Pevsner was a major, if controversial, influence on post-war British architecture. A new book collates his many radio talks

Pevsner: The Complete Broadcast Talks: Architecture and Art on Radio and Television, 1945–1977 edited by Stephen Games

Sir Nikolaus Pevsner (1902–1983), the historian of art and architecture, gave many talks on the BBC from the end of the Second World War until September 1977. A German Jew, Pevsner had left Germany for Britain in 1933 when the rise of Hitler was making it difficult to find work. He later took British citizenship. Following a short-term research post at Birmingham University, he worked for a time as a buyer for a furniture shop. He was critical of British design and continued to write, and in 1936 perhaps his most famous single book, Pioneers of the Modern Movement: from William Morris to Walter Gropius was published (later republished as Pioneers of Modern Design). Writing, editing and lecturing became his career.

Pevsner was prolific, writing 32 of the 42 books in the ‘Buildings of England’ series himself and collaborating with other authors on the rest. His talks for the BBC included the Reith Lectures in 1955, in which his subject was ‘The Englishness of English Art’. He covered a wide range of art and architecture in his many other radio talks. In general, Stephen Games has used typescripts which remained at the BBC, and includes amendments and alterations made by Pevsner in such a way that the reader can follow how these came about and what was finally broadcast. 

Pevsner’s Reith Lectures can still be heard via the BBC’s own website, but many of these talks are much less familiar and Games has done a great service in collating them in this volume.  Anyone wanting to follow up the content of a BBC talk given by Pevsner will find it here if it is still extant, from ‘Bavarian Rococo’ (Third Programme, 1954) to ‘The Dukeries’ (Third Programme, 1948), from ‘Ernst Barlach’ (exhibition review, Third Programme, 1961) to ‘Charles Rennie Mackintosh’ (Scottish Home Service, 1968). There is his review of a book on The Renaissance of the English Public House on the programme The Critics, and an appeal on The Week’s Good Cause on behalf of the Historic Churches Preservation Trust.

::::::::::

APPLY WHAT YOU READ:
**a)** According to the review, how many of the 42 books in the 'Buildings of England' series did Pevsner write himself?
**b)** Say whether each statement agrees with the review, and quote the words from the review that decide it: (i) Pevsner left Germany for Britain in 1933. (ii) Pevsner gave the Reith Lectures in 1961. (iii) Pioneers of the Modern Movement was first published in 1936.
**c)** Reproduce everything in the review from "Pevsner’s Reith Lectures" down to "Churches Preservation Trust.".

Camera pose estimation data
::::::::::

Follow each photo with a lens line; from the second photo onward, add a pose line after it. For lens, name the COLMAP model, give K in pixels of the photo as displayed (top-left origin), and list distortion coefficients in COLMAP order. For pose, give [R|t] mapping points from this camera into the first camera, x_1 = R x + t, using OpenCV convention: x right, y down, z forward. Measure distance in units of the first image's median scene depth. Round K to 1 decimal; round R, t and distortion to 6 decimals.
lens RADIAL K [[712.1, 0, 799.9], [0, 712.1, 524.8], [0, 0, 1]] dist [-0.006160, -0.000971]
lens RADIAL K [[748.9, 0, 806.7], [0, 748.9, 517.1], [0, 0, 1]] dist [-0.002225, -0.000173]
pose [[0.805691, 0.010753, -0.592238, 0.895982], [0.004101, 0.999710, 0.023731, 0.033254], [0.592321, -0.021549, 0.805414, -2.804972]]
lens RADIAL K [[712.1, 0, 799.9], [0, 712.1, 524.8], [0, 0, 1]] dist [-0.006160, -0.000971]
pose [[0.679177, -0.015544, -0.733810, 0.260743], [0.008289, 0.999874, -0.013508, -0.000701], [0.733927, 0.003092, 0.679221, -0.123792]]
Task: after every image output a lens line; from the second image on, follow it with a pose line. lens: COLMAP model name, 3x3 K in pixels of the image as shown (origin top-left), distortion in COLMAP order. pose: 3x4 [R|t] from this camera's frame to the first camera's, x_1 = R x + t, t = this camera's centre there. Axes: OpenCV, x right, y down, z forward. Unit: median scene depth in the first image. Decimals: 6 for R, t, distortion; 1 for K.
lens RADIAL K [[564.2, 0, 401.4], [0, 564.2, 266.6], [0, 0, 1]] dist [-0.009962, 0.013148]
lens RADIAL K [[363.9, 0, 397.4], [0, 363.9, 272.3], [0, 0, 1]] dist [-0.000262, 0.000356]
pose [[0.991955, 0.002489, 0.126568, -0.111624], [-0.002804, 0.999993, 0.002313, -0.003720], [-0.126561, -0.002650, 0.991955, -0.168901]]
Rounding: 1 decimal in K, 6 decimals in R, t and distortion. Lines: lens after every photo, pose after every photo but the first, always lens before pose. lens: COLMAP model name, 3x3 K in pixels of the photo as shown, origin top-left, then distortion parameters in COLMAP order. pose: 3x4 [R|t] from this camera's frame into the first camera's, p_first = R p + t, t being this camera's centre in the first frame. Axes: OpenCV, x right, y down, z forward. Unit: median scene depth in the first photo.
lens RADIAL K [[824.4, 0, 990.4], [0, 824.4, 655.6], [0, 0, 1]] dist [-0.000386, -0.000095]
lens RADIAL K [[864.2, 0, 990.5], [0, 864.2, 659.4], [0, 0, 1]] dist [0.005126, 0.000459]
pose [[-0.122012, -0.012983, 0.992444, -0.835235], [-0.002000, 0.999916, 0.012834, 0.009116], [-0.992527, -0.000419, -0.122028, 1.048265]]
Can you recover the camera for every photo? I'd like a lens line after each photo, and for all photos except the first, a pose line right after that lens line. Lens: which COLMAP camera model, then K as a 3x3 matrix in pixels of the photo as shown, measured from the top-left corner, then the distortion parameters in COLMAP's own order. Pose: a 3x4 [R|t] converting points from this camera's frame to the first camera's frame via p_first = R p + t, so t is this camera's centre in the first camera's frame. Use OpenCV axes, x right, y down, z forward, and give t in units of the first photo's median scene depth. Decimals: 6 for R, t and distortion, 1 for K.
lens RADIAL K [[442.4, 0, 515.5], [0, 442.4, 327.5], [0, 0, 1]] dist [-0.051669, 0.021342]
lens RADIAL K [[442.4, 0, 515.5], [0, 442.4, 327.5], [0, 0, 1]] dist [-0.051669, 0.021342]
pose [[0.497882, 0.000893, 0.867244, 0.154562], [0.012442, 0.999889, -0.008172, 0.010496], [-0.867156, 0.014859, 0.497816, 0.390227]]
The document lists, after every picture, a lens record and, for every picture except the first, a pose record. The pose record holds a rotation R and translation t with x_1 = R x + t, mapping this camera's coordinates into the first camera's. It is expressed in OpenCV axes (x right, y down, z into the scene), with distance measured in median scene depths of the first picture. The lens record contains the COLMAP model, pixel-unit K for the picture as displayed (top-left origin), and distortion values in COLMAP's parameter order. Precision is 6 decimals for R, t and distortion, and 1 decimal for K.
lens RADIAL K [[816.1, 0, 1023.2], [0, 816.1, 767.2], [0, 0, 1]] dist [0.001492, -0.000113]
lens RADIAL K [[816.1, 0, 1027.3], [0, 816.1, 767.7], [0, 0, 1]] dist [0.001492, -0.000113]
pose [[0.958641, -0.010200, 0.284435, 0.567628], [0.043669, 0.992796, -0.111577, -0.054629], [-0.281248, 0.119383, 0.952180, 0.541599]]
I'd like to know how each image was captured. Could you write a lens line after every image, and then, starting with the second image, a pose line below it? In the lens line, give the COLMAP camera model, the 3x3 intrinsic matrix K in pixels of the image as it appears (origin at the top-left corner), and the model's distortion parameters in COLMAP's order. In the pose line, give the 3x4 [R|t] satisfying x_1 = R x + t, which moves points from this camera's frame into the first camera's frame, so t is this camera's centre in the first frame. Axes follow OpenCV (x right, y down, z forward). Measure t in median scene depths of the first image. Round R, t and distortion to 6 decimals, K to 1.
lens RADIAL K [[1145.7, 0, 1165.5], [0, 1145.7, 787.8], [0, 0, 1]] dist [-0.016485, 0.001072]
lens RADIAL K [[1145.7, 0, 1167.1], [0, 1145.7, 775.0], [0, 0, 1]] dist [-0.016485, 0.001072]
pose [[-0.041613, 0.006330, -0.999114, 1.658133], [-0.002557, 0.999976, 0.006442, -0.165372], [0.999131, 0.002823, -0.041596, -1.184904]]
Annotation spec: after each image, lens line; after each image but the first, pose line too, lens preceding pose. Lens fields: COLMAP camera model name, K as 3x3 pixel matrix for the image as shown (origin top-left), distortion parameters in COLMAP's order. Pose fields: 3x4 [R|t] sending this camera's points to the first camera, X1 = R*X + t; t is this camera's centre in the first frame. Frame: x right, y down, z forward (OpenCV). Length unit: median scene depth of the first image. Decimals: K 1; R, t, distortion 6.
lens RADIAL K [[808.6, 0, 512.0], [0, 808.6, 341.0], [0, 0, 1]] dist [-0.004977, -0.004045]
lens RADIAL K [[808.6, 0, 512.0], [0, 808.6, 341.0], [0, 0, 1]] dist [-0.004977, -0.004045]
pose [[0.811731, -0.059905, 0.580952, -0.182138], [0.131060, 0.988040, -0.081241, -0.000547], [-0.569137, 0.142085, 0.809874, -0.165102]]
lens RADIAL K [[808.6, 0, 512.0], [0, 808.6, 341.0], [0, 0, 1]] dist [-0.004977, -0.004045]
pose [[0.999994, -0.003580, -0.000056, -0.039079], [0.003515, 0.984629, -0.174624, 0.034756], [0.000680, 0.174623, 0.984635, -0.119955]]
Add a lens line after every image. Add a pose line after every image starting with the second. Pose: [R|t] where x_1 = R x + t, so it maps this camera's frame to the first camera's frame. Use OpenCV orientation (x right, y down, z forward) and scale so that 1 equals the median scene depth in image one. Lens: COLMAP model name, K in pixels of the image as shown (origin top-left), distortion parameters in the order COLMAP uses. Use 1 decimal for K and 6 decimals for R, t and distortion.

::::::::::

EXERCISE RESULTS:
**a)** 32

**b)**
(i) Yes: "Pevsner had left Germany for Britain in 1933"
(ii) No: "His talks for the BBC included the Reith Lectures in 1955"
(iii) Yes: "in 1936 perhaps his most famous single book, Pioneers of the Modern Movement: from William Morris to Walter Gropius was published"

**c)**
Pevsner’s Reith Lectures can still be heard via the BBC’s own website, but many of these talks are much less familiar and Games has done a great service in collating them in this volume.  Anyone wanting to follow up the content of a BBC talk given by Pevsner will find it here if it is still extant, from ‘Bavarian Rococo’ (Third Programme, 1954) to ‘The Dukeries’ (Third Programme, 1948), from ‘Ernst Barlach’ (exhibition review, Third Programme, 1961) to ‘Charles Rennie Mackintosh’ (Scottish Home Service, 1968). There is his review of a book on The Renaissance of the English Public House on the programme The Critics, and an appeal on The Week’s Good Cause on behalf of the Historic Churches Preservation Trust.